Fort de cette découverte, il a testé un croisement entre le Cyprès qui résiste à la chaleur et à la sécheresse sur les sols caillouteux et le Faux Cyprès qui, lui, résiste au froid. Il a obtenu une essence originale tout à fait surprenante au niveau forestier.
Depuis 1998, ce sont pas moins de 38 placettes didactiques qui ont été ainsi créées, un véritable parcours pédagogique qui est régulièrement visité par de nombreux propriétaires forestiers en quête de solutions.
Mr Reyntiens insiste sur l’importance de passer de la monoculture à des associations d’essences feuillues et résineuses afin de rendre nos forêts plus résistantes.
Des essences à haute valeur
Mr Reyntiens se rappelle de l’Orme des années 80 qui se vendait à plusieurs centaines d’euros. Aujourd’hui, les résineux plafonnent à 75-80 euros le m3.

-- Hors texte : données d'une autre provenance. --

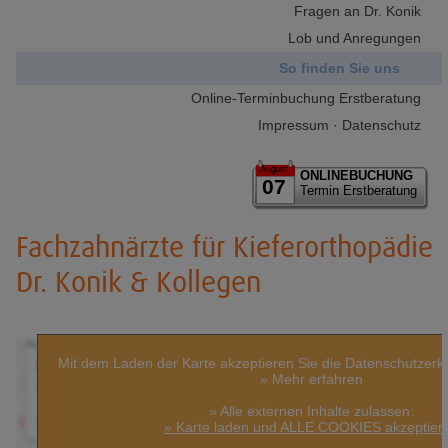
Fragen an Dr. Konik
Lob und Anregungen
So finden Sie uns
Online-Terminbuchung Erstberatung
Impressum · Datenschutz
August
ONLINEBUCHUNG
07
Termin Erstberatung
Fachzahnärzte für Kieferorthopädie
Dr. Konik & Kollegen
Mit dem Laden der Karte akzeptieren Sie die Datenschutzerk
» Mehr erfahren
» Alle externen Inhalte zulassen:
» Karte laden und ALLE COOKIES akzeptier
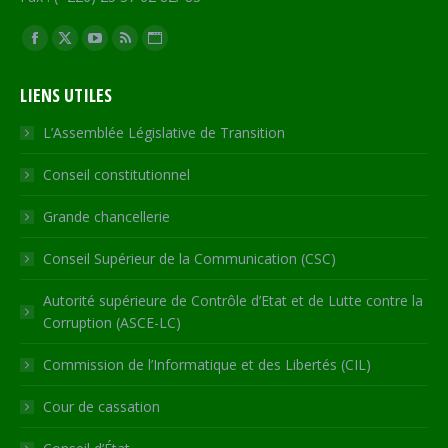
Trouvez nous sur :
Facebook
X
YouTube
RSS
Site
page
page
page
page
Web
LIENS UTILES
opens
opens
opens
opens
page
in
in
in
in
opens
L’Assemblée Législative de Transition
new
new
new
new
in
Conseil constitutionnel
window
window
window
window
new
window
Grande chancellerie
Conseil Supérieur de la Communication (CSC)
Autorité supérieure de Contrôle d’Etat et de Lutte contre la
Corruption (ASCE-LC)
Commission de l’Informatique et des Libertés (CIL)
Cour de cassation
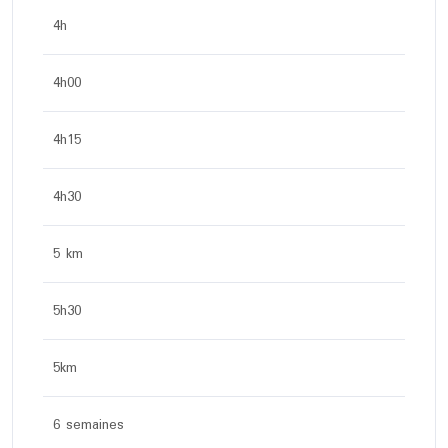
4h
4h00
4h15
4h30
5 km
5h30
5km
6 semaines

Il est donc temps, pour lui, de cultiver des arbres à haute valeur de revente. En combinant des essences de bois nobles à cycles courts, moyens et longs, on arrive à faire de gros revenu de manière continue. Cela permet d’avoir les moyens financiers de planter chaque années ces essences diversifiées et d’investir dans toute une série de travaux d’entretien. On en arrive à une forêt jardinée à haute valeure ajoutée.
Cette démarche est soutenue notamment par la SOCOFOR, coopérative forestière, la Société Royale forestière et le NTF, syndicat de propriétaires forestiers.
Le travaille de Mr Reyntiens se poursuit grâce à des collaborations avec l’Université de Gembloux.
Construire en bois nos villes de demain
Pour Mr Reyntiens, la construction en bois est aussi l’avenir de nos villes. On arrive maintenant à construire des immeubles de 30 étages en bois. Ils sont particulièrement agréables à vivre car profitent d’une isolation naturelle. De plus, le bois fixe le CO2.
C’est aussi sur l’intérêt de la filière du mobilier en bois que Mr Reyntiens insiste. Il explique que les grandes chaînes françaises de mobiliers se plaignent d’avoir toujours les mêmes essences à se mettre sous la dent. Ils attendent des bois à textures et rendus différents pour se différencier et assouvir les besoins d’une clientèle toujours plus exigeante.
Atteindre une masse critique
Mr Reyntiens espère que de nombreux propriétaires forestiers vont lui emboîter le pas. Il rappelle que plus ils seront nombreux à implanter de nouvelles essences, plus vite la masse critique sera atteinte pour pousser les industriels à évoluer.
Nul doute que cette nouvelle façon de développer la forêt wallonne lui permettra de mieux résister aux changements climatiques tout en assurant un meilleur revenu pour nos forestiers.